Dr. Morag Josephine Grant

Curriculum Vitae

Morag Josephine Grant, geboren 1972 in Lanarkshire, Schottland, studierte Musik und Musikwissenschaft in Glasgow, London und Berlin. Mit einer Dissertation über europäische serielle Musik der 1950er Jahre erlangte sie 1999 ihren Doktortitel am King’s College, London. 2005 erhielt sie ein Stipendium der DFG, um die globale Kulturgeschichte des schottischen Liedes „Auld Lang Syne“ zu erforschen. Von 2008 bis 2014 war sie Juniorprofessorin für Musikwissenschaft und Leiterin der Forschungsgruppe „Musik, Konflikt und der Staat“ an der Universität Göttingen. Die Gruppe erforschte den Einsatz von Musik zur Befürwortung, Ermöglichung und Begleitung von gewaltsamen Reaktionen in Konfliktsituationen. Zuvor lehrte Dr. Grant an der Humboldt-Universität und am European College of Liberal Arts in Berlin. Von November 2014 bis September 2015 war sie Fellow am Käte Hamburger Kolleg „Recht als Kultur“.

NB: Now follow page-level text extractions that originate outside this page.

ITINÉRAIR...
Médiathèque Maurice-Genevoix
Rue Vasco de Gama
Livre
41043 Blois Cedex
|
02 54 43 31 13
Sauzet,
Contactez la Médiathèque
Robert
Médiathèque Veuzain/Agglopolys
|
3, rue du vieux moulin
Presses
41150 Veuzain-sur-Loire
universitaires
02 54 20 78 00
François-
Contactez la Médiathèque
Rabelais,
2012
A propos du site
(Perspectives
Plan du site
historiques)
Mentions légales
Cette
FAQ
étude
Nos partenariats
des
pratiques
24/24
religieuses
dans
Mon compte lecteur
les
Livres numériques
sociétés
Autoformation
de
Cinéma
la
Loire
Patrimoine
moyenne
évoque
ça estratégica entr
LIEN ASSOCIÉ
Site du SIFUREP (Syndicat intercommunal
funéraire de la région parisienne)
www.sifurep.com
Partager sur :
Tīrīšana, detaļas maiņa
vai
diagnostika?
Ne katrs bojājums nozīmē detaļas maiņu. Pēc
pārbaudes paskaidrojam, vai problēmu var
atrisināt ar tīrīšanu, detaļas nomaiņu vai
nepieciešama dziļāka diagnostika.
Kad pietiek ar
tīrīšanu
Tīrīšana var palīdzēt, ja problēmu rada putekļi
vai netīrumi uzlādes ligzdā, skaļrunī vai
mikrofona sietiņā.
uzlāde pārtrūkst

  • Musiksoziologie und historische Musikanthropologie
  • Musik und Gewalt, mit Schwerpunkt auf Krieg, Genozid und Folter
  • Theorie und Ästhetik neuerer und experimenteller Musik
  • Soziale Funktionen von Gruppenliedern
  • Musik und Menschenrechte
  • Musik in Schottland


Music, Conflict and Human Rights

The links between musical activities and practices, and traditional, ancient and modern systems of law and justice, are significant, multi-faceted, and widespread. As a social musicologist I am interested in the ways in which musical activities and practices, far from being mere modes of entertainment or forms of performative and expressive art, are integral to the way people live and organise their personal and institutional lives. I am particularly drawn to those connections between music and law where music is implicated in what, in modern terms, constitute violations of international human rights and humanitarian law.

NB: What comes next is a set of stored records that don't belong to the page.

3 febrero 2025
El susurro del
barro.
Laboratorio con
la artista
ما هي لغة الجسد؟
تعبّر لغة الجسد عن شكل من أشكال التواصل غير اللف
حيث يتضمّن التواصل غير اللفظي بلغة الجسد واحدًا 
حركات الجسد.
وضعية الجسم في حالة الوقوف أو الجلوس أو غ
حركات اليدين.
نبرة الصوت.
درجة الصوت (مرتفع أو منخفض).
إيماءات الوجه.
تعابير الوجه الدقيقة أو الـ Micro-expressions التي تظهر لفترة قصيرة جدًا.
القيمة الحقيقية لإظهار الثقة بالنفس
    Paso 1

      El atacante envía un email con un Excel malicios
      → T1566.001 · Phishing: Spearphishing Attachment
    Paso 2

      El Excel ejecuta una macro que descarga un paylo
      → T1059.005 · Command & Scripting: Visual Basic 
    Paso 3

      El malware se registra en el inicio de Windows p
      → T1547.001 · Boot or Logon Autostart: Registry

During the fellowship, I will be working primarily on two key areas. The first concerns musical activities and practices as a factor in the advocacy of hatred and discrimination, in propaganda for war, and in incitement to genocide, and legal and other responses to such uses of music. As well as developments in national and international law and associated areas since the Second World War, I will also look at earlier examples of music’s use as a tool of political communication, and restrictions imposed on this form of communication. The second key area is a continuation of my work on the relationship between music and punishment, especially in the case of torture and other forms of cruel, inhuman and degrading treatment. In particular, I will conduct further comparative research into military justice and the laws of war as these relate to musical practices and symbolism. This research will form a central part of a planned monograph on the social musicology of war.

Publikationen (Auswahl)

  • Auld Lang Syne: A Song and its Culture, in Vorbereitung.
  • “Music and Human Rights”, in: The Sage Handbook of Human Rights, vol. 1 (Hrsg. v. Anja Mihr & Mark Gibney), London et. al.: SAGE Publication 2014, S. 499-514.
  • “Pathways to Music Torture”, in: Transpositions: Musique et sciences sociales 4 (2014), http://transposition.revues.org/494.
  • The Soundtrack of Conflict: The Role of Music in Radio Broadcasting in Wartime and in Conflict Situations (Hrsg. zus. mit Férdia J. Stone-Davis), Hildesheim: Olms 2013.
  • Torture: Journal of Torture Rehabilitation and Prevention of Torture 23/2 (2013), thematic issue on Music in Detention (Gast-Hrsg. zus. mit Anna Papaeti).
  • The world of music (new series) 2/1 (June 2013), thematic issue on Music and Torture / Music and Punishment (Gast-Hrsg. zus. mit Anna Papaeti).
  • Serial Music, Serial Aesthetics: Compositional Theory in Post-war Europe, Cambridge: Cambridge University Press 2001; Taschenbuchausgabe 2005.